The 24-page wrongful death lawsuit outlines the events that unfolded the afternoon Conner and her family arrived in Playa del Carmen at the upscale, all-inclusive resort for a vacation.

The lawsuit says that the Iberostar resort and its website operator, Visit Us, "knew that alcoholic beverages being served at the Hotel Iberostar Paraiso del Mar were tainted, substandard, poisonous, unfit for human consumption and/or otherwise failed to meet bare minimum standards for food and beverage safety" and failed in their "duty to protect Abbey against risks of physical harm."

Abbey's parents, Ginny and John McGowan, said they became alarmed when their daughter and 23-year-old son, Austin, didn't show up for dinner.

"Probably the most excited person was Abbey," Ginny said. "We just sat on chairs at the side of the pool, and we're like, 'we're going to go up and get ready for dinner. You guys need to meet us in the lobby at 7:30.'"

Austin and Abbey stayed by the pool.

"We swam around for a little bit and decided let's celebrate with a drink," Austin said. "So we go up to the bar, and another group that was already there start talking...we didn't know them. The bartender pours out a line of shots, and I take one, and everyone else does. And the last thing I remember was like we are right now, sitting here talking, and lights went out. And I woke up in the ambulance."

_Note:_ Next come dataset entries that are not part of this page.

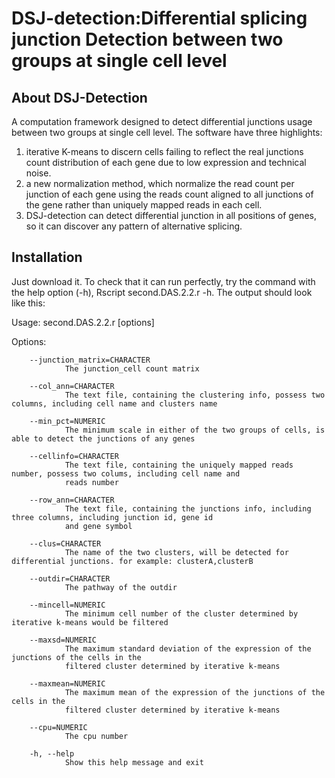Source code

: # DSJ-detection:Differential splicing junction Detection between two groups at single cell level

## About DSJ-Detection


A computation framework designed to detect differential junctions usage between two groups at single cell level. The software have three highlights:
1. iterative K-means to discern cells failing to reflect the real junctions count distribution of each gene due to low expression and technical noise. 
2. a new normalization method, which normalize the read count per junction of each gene using the reads count aligned to all junctions of the gene rather than uniquely mapped reads in each cell. 
3. DSJ-detection can detect differential junction in all positions of genes, so it can discover any pattern of alternative splicing.

## Installation
Just download it. To check that it can run perfectly, try the command with the help option (-h), Rscript second.DAS.2.2.r -h. The output should look like this:

Usage: second.DAS.2.2.r [options]

Options:


        --junction_matrix=CHARACTER
                The junction_cell count matrix

        --col_ann=CHARACTER
                The text file, containing the clustering info, possess two columns, including cell name and clusters name

        --min_pct=NUMERIC
                The minimum scale in either of the two groups of cells, is able to detect the junctions of any genes

        --cellinfo=CHARACTER
                The text file, containing the uniquely mapped reads number, possess two colums, including cell name and
                reads number

        --row_ann=CHARACTER
                The text file, containing the junctions info, including three columns, including junction id, gene id
                and gene symbol

        --clus=CHARACTER
                The name of the two clusters, will be detected for differential junctions. for example: clusterA,clusterB

        --outdir=CHARACTER
                The pathway of the outdir

        --mincell=NUMERIC
                The minimum cell number of the cluster determined by iterative k-means would be filtered

        --maxsd=NUMERIC
                The maximum standard deviation of the expression of the junctions of the cells in the
                filtered cluster determined by iterative k-means

        --maxmean=NUMERIC
                The maximum mean of the expression of the junctions of the cells in the
                filtered cluster determined by iterative k-means

        --cpu=NUMERIC
                The cpu number

        -h, --help
                Show this help message and exit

The family says a guest found Abbey and Austin floating face down in the waist-deep pool, and soon, they were on the way to the hospital. But Ginny and John had no idea.

"It was getting close to 8, and I'm starting to get worried," Ginny said. "I said, 'I just, I need to call their room because I can't contact them any other way to find out where they are.' "And she said 'Is your husband here with you?' And I'm like, 'Well, yeah, he's sitting right over there.' And then she went and got the general manager and quickly brought me to John, explained that there had been an accident."

Abbey was brain dead, while Austin had a concussion and a golf ball-sized lump on his head. Abbey was flown to a Florida hospital, where she later died.

"She was on the right path, a good path for her," Ginny said. "And she was happy."

Authorities said their blood alcohol level was .25, three times the legal limit in their home state of Wisconsin. Austin says he can't remember how many shots he had.

"I've thought about it, and I mean, it is a possibility (we drank too much)," he said. "But how, if we're in a group of people, do two people at the same exact time just pass out in the pool and no one sees it?"

The family is questioning if tainted alcohol -- a toxic mix of cheap ingredients -- could be partially to blame. Other families have since come forward, recalling how they suddenly blacked out after a few drinks during visits to resorts in Mexico.

Mexican officials say they've seized 1.4 million gallons of tainted alcohol from Mexican businesses -- including resorts, clubs, bars, warehouses, and manufacturers -- in the past seven years.

The Iberostar resort denies serving tainted alcohol, telling the Milwaukee Journal Sentinel that "we only purchase sealed bottles that satisfy all standards required by the designated regulatory authorities...We are deeply saddened by this incident and reiterate our deepest sympathies and condolences to the family."